[Items from a dataset]

*** Block opens ***

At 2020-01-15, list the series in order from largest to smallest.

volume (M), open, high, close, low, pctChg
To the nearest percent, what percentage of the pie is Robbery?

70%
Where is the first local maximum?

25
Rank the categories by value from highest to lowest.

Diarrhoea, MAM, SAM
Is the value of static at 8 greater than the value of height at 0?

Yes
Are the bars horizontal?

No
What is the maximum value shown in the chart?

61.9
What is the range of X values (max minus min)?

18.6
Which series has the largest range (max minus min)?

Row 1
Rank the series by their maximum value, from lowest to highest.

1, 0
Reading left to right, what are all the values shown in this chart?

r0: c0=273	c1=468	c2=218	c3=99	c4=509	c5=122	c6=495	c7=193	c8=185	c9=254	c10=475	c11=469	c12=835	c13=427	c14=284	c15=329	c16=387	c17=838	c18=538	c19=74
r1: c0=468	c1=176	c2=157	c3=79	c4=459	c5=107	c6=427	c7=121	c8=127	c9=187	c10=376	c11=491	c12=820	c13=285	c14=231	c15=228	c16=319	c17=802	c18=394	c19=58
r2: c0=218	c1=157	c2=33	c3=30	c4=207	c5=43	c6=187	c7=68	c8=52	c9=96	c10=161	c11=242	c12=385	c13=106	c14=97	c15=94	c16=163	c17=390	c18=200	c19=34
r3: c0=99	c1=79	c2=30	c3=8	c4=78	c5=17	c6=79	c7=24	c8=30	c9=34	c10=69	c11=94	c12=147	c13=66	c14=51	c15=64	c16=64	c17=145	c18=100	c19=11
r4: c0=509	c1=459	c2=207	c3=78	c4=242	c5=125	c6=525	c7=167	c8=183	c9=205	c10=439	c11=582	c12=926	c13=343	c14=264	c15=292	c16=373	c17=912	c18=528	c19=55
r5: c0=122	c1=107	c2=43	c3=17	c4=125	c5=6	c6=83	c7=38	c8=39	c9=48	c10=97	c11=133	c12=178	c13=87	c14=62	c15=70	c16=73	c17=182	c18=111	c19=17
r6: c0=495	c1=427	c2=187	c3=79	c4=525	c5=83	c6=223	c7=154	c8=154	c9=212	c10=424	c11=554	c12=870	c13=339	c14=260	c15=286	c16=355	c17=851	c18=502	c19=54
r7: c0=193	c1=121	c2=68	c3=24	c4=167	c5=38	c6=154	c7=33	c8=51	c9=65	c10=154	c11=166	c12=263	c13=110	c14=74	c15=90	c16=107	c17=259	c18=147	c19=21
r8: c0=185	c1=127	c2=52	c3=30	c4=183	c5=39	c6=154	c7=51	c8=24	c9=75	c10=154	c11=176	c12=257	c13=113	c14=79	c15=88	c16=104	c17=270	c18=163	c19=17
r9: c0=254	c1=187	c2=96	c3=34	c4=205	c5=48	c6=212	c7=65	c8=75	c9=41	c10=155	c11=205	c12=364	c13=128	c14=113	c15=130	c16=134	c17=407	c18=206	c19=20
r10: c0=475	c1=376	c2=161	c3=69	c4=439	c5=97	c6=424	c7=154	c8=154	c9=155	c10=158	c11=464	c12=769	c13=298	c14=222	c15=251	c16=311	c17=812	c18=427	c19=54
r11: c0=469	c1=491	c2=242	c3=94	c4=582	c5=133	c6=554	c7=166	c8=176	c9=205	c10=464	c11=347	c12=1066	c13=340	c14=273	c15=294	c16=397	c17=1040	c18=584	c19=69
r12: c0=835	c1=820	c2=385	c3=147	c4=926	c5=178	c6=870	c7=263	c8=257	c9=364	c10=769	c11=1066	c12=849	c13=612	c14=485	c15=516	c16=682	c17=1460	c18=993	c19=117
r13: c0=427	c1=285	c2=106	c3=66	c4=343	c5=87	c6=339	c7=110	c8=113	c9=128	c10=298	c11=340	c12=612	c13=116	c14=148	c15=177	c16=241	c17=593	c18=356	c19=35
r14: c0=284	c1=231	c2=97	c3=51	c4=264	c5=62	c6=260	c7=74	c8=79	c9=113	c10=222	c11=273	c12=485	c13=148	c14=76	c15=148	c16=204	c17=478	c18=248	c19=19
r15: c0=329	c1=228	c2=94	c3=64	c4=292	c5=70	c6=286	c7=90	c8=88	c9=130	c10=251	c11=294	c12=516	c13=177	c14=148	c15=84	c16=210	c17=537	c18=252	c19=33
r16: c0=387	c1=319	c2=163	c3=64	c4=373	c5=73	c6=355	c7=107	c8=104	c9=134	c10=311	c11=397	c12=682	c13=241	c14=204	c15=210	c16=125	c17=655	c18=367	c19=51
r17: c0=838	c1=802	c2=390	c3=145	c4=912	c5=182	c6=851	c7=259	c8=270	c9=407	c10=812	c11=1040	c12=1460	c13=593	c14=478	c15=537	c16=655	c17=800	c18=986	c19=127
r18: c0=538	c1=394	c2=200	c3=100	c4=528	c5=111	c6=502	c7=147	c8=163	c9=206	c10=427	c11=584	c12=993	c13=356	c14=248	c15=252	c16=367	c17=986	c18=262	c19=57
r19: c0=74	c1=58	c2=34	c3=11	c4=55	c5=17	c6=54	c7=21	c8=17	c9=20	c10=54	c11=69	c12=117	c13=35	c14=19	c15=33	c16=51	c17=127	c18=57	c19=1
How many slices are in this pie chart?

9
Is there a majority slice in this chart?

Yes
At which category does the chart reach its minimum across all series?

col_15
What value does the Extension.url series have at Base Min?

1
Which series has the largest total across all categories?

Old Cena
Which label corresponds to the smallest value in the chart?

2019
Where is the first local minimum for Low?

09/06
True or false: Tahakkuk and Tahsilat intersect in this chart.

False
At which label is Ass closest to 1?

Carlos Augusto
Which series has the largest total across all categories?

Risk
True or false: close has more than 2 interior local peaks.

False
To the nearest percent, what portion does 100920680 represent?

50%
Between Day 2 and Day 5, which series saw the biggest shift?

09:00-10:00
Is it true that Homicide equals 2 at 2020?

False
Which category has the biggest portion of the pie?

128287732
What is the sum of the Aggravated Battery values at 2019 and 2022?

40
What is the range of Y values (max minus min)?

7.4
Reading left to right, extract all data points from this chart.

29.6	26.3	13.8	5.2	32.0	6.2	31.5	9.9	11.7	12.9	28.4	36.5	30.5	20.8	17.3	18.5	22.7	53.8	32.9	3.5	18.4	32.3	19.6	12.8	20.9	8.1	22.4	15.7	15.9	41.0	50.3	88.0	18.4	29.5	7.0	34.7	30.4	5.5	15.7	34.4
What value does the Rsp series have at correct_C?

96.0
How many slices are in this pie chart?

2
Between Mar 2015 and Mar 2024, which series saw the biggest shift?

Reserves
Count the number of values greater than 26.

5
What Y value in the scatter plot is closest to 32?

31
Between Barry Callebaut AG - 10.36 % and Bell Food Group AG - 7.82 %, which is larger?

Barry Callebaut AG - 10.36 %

*** Block closes ***

**TO DO:**
Copy all of the material above line for line, without changing anything.

**ANSWER SPACE:**
At 2020-01-15, list the series in order from largest to smallest.

volume (M), open, high, close, low, pctChg
To the nearest percent, what percentage of the pie is Robbery?

70%
Where is the first local maximum?

25
Rank the categories by value from highest to lowest.

Diarrhoea, MAM, SAM
Is the value of static at 8 greater than the value of height at 0?

Yes
Are the bars horizontal?

No
What is the maximum value shown in the chart?

61.9
What is the range of X values (max minus min)?

18.6
Which series has the largest range (max minus min)?

Row 1
Rank the series by their maximum value, from lowest to highest.

1, 0
Reading left to right, what are all the values shown in this chart?

r0: c0=273	c1=468	c2=218	c3=99	c4=509	c5=122	c6=495	c7=193	c8=185	c9=254	c10=475	c11=469	c12=835	c13=427	c14=284	c15=329	c16=387	c17=838	c18=538	c19=74
r1: c0=468	c1=176	c2=157	c3=79	c4=459	c5=107	c6=427	c7=121	c8=127	c9=187	c10=376	c11=491	c12=820	c13=285	c14=231	c15=228	c16=319	c17=802	c18=394	c19=58
r2: c0=218	c1=157	c2=33	c3=30	c4=207	c5=43	c6=187	c7=68	c8=52	c9=96	c10=161	c11=242	c12=385	c13=106	c14=97	c15=94	c16=163	c17=390	c18=200	c19=34
r3: c0=99	c1=79	c2=30	c3=8	c4=78	c5=17	c6=79	c7=24	c8=30	c9=34	c10=69	c11=94	c12=147	c13=66	c14=51	c15=64	c16=64	c17=145	c18=100	c19=11
r4: c0=509	c1=459	c2=207	c3=78	c4=242	c5=125	c6=525	c7=167	c8=183	c9=205	c10=439	c11=582	c12=926	c13=343	c14=264	c15=292	c16=373	c17=912	c18=528	c19=55
r5: c0=122	c1=107	c2=43	c3=17	c4=125	c5=6	c6=83	c7=38	c8=39	c9=48	c10=97	c11=133	c12=178	c13=87	c14=62	c15=70	c16=73	c17=182	c18=111	c19=17
r6: c0=495	c1=427	c2=187	c3=79	c4=525	c5=83	c6=223	c7=154	c8=154	c9=212	c10=424	c11=554	c12=870	c13=339	c14=260	c15=286	c16=355	c17=851	c18=502	c19=54
r7: c0=193	c1=121	c2=68	c3=24	c4=167	c5=38	c6=154	c7=33	c8=51	c9=65	c10=154	c11=166	c12=263	c13=110	c14=74	c15=90	c16=107	c17=259	c18=147	c19=21
r8: c0=185	c1=127	c2=52	c3=30	c4=183	c5=39	c6=154	c7=51	c8=24	c9=75	c10=154	c11=176	c12=257	c13=113	c14=79	c15=88	c16=104	c17=270	c18=163	c19=17
r9: c0=254	c1=187	c2=96	c3=34	c4=205	c5=48	c6=212	c7=65	c8=75	c9=41	c10=155	c11=205	c12=364	c13=128	c14=113	c15=130	c16=134	c17=407	c18=206	c19=20
r10: c0=475	c1=376	c2=161	c3=69	c4=439	c5=97	c6=424	c7=154	c8=154	c9=155	c10=158	c11=464	c12=769	c13=298	c14=222	c15=251	c16=311	c17=812	c18=427	c19=54
r11: c0=469	c1=491	c2=242	c3=94	c4=582	c5=133	c6=554	c7=166	c8=176	c9=205	c10=464	c11=347	c12=1066	c13=340	c14=273	c15=294	c16=397	c17=1040	c18=584	c19=69
r12: c0=835	c1=820	c2=385	c3=147	c4=926	c5=178	c6=870	c7=263	c8=257	c9=364	c10=769	c11=1066	c12=849	c13=612	c14=485	c15=516	c16=682	c17=1460	c18=993	c19=117
r13: c0=427	c1=285	c2=106	c3=66	c4=343	c5=87	c6=339	c7=110	c8=113	c9=128	c10=298	c11=340	c12=612	c13=116	c14=148	c15=177	c16=241	c17=593	c18=356	c19=35
r14: c0=284	c1=231	c2=97	c3=51	c4=264	c5=62	c6=260	c7=74	c8=79	c9=113	c10=222	c11=273	c12=485	c13=148	c14=76	c15=148	c16=204	c17=478	c18=248	c19=19
r15: c0=329	c1=228	c2=94	c3=64	c4=292	c5=70	c6=286	c7=90	c8=88	c9=130	c10=251	c11=294	c12=516	c13=177	c14=148	c15=84	c16=210	c17=537	c18=252	c19=33
r16: c0=387	c1=319	c2=163	c3=64	c4=373	c5=73	c6=355	c7=107	c8=104	c9=134	c10=311	c11=397	c12=682	c13=241	c14=204	c15=210	c16=125	c17=655	c18=367	c19=51
r17: c0=838	c1=802	c2=390	c3=145	c4=912	c5=182	c6=851	c7=259	c8=270	c9=407	c10=812	c11=1040	c12=1460	c13=593	c14=478	c15=537	c16=655	c17=800	c18=986	c19=127
r18: c0=538	c1=394	c2=200	c3=100	c4=528	c5=111	c6=502	c7=147	c8=163	c9=206	c10=427	c11=584	c12=993	c13=356	c14=248	c15=252	c16=367	c17=986	c18=262	c19=57
r19: c0=74	c1=58	c2=34	c3=11	c4=55	c5=17	c6=54	c7=21	c8=17	c9=20	c10=54	c11=69	c12=117	c13=35	c14=19	c15=33	c16=51	c17=127	c18=57	c19=1
How many slices are in this pie chart?

9
Is there a majority slice in this chart?

Yes
At which category does the chart reach its minimum across all series?

col_15
What value does the Extension.url series have at Base Min?

1
Which series has the largest total across all categories?

Old Cena
Which label corresponds to the smallest value in the chart?

2019
Where is the first local minimum for Low?

09/06
True or false: Tahakkuk and Tahsilat intersect in this chart.

False
At which label is Ass closest to 1?

Carlos Augusto
Which series has the largest total across all categories?

Risk
True or false: close has more than 2 interior local peaks.

False
To the nearest percent, what portion does 100920680 represent?

50%
Between Day 2 and Day 5, which series saw the biggest shift?

09:00-10:00
Is it true that Homicide equals 2 at 2020?

False
Which category has the biggest portion of the pie?

128287732
What is the sum of the Aggravated Battery values at 2019 and 2022?

40
What is the range of Y values (max minus min)?

7.4
Reading left to right, extract all data points from this chart.

29.6	26.3	13.8	5.2	32.0	6.2	31.5	9.9	11.7	12.9	28.4	36.5	30.5	20.8	17.3	18.5	22.7	53.8	32.9	3.5	18.4	32.3	19.6	12.8	20.9	8.1	22.4	15.7	15.9	41.0	50.3	88.0	18.4	29.5	7.0	34.7	30.4	5.5	15.7	34.4
What value does the Rsp series have at correct_C?

96.0
How many slices are in this pie chart?

2
Between Mar 2015 and Mar 2024, which series saw the biggest shift?

Reserves
Count the number of values greater than 26.

5
What Y value in the scatter plot is closest to 32?

31
Between Barry Callebaut AG - 10.36 % and Bell Food Group AG - 7.82 %, which is larger?

Barry Callebaut AG - 10.36 %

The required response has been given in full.